(Extracted data entries)
= Beginning of Section =

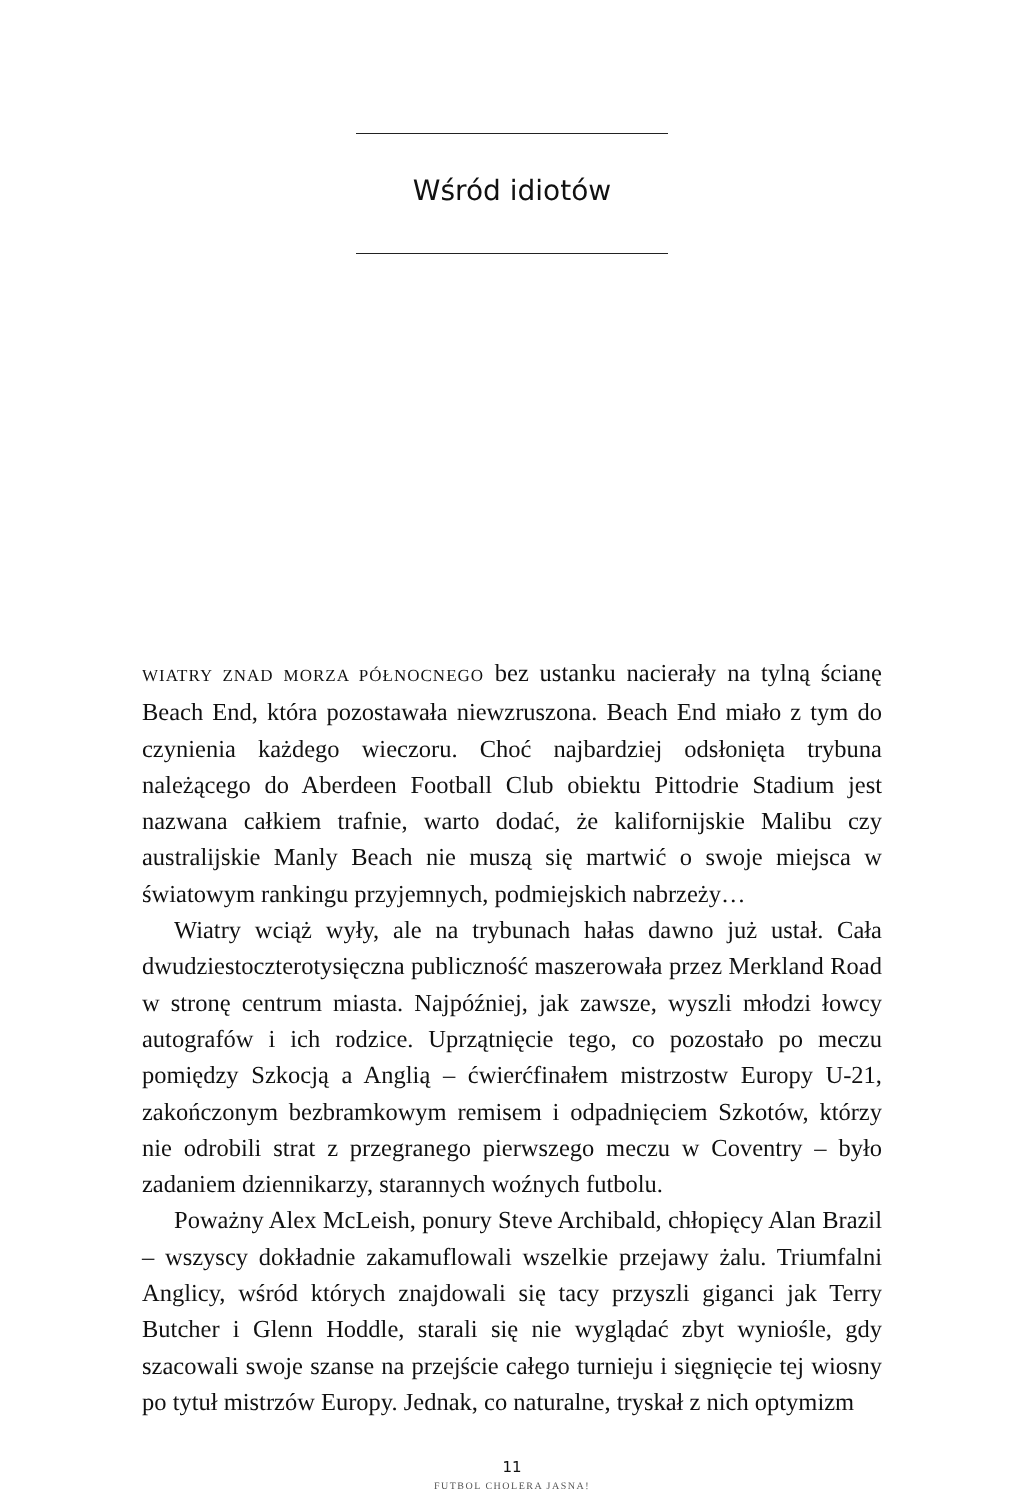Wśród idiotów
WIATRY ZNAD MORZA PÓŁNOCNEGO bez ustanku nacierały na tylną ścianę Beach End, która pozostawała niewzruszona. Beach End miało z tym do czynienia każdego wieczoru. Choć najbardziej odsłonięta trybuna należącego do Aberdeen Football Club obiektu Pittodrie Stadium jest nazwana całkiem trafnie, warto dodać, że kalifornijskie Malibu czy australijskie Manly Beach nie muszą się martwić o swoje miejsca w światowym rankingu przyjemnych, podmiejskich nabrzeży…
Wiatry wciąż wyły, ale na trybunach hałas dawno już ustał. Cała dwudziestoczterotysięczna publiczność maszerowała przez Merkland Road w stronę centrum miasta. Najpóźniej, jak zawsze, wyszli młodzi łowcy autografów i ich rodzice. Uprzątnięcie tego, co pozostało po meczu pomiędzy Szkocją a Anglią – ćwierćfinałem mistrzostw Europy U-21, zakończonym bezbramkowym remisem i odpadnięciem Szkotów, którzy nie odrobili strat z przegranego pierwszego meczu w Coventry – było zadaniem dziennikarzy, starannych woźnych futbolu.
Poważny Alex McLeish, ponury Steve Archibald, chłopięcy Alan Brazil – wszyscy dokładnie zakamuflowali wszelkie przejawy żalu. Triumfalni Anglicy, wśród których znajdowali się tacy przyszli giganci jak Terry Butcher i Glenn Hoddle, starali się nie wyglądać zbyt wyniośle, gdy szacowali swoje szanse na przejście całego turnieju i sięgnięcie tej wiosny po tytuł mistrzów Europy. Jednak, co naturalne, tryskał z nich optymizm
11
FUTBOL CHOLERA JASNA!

= End of Section =
= Beginning of Section =

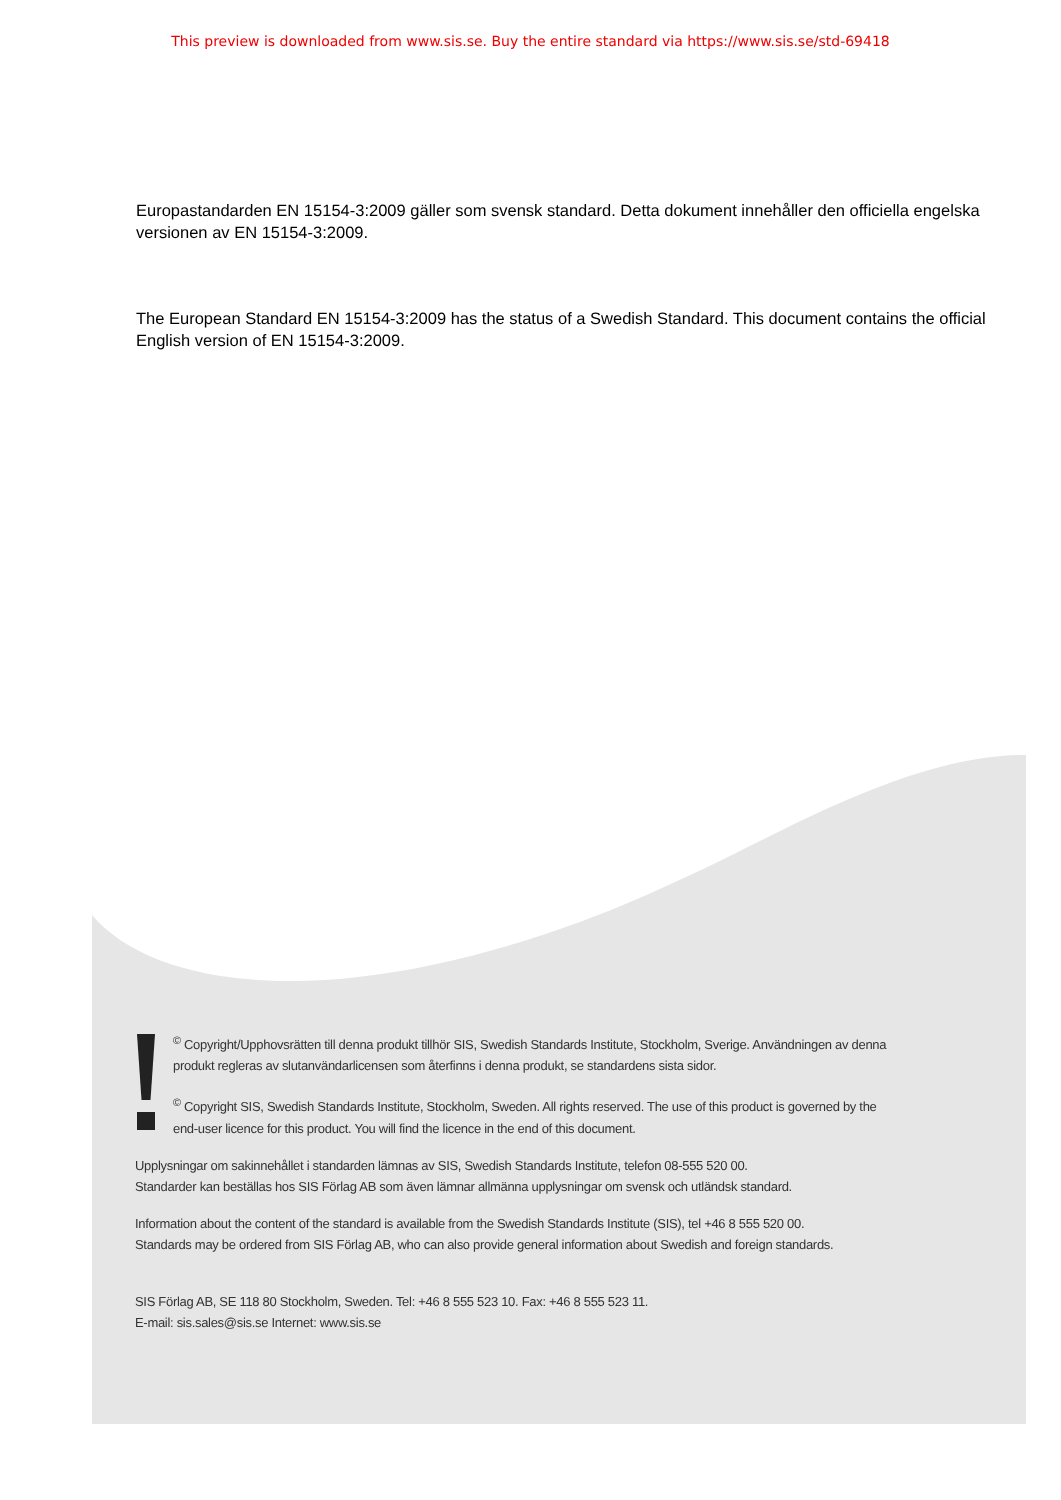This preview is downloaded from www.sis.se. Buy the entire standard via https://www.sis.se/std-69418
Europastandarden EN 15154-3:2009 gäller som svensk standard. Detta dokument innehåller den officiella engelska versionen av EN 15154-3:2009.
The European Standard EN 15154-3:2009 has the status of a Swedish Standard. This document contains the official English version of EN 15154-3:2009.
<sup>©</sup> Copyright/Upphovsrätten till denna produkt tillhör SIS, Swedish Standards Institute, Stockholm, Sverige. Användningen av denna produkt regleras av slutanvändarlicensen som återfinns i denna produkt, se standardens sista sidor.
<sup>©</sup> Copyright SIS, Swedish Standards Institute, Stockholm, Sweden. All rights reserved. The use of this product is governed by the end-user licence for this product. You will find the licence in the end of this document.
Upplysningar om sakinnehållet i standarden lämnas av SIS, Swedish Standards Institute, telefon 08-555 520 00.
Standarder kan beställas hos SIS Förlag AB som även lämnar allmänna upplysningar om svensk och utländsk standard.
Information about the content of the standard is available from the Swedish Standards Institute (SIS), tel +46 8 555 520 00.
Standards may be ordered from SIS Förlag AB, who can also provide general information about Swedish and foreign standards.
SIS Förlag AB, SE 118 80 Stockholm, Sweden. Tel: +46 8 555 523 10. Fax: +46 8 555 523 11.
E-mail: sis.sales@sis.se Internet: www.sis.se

= End of Section =

→ **HOW TO COMPLETE THIS TASK**
Show each line of the data that contains the string "Copyright".

→ **WRITTEN SOLUTION**
<sup>©</sup> Copyright/Upphovsrätten till denna produkt tillhör SIS, Swedish Standards Institute, Stockholm, Sverige. Användningen av denna produkt regleras av slutanvändarlicensen som återfinns i denna produkt, se standardens sista sidor.
<sup>©</sup> Copyright SIS, Swedish Standards Institute, Stockholm, Sweden. All rights reserved. The use of this product is governed by the end-user licence for this product. You will find the licence in the end of this document.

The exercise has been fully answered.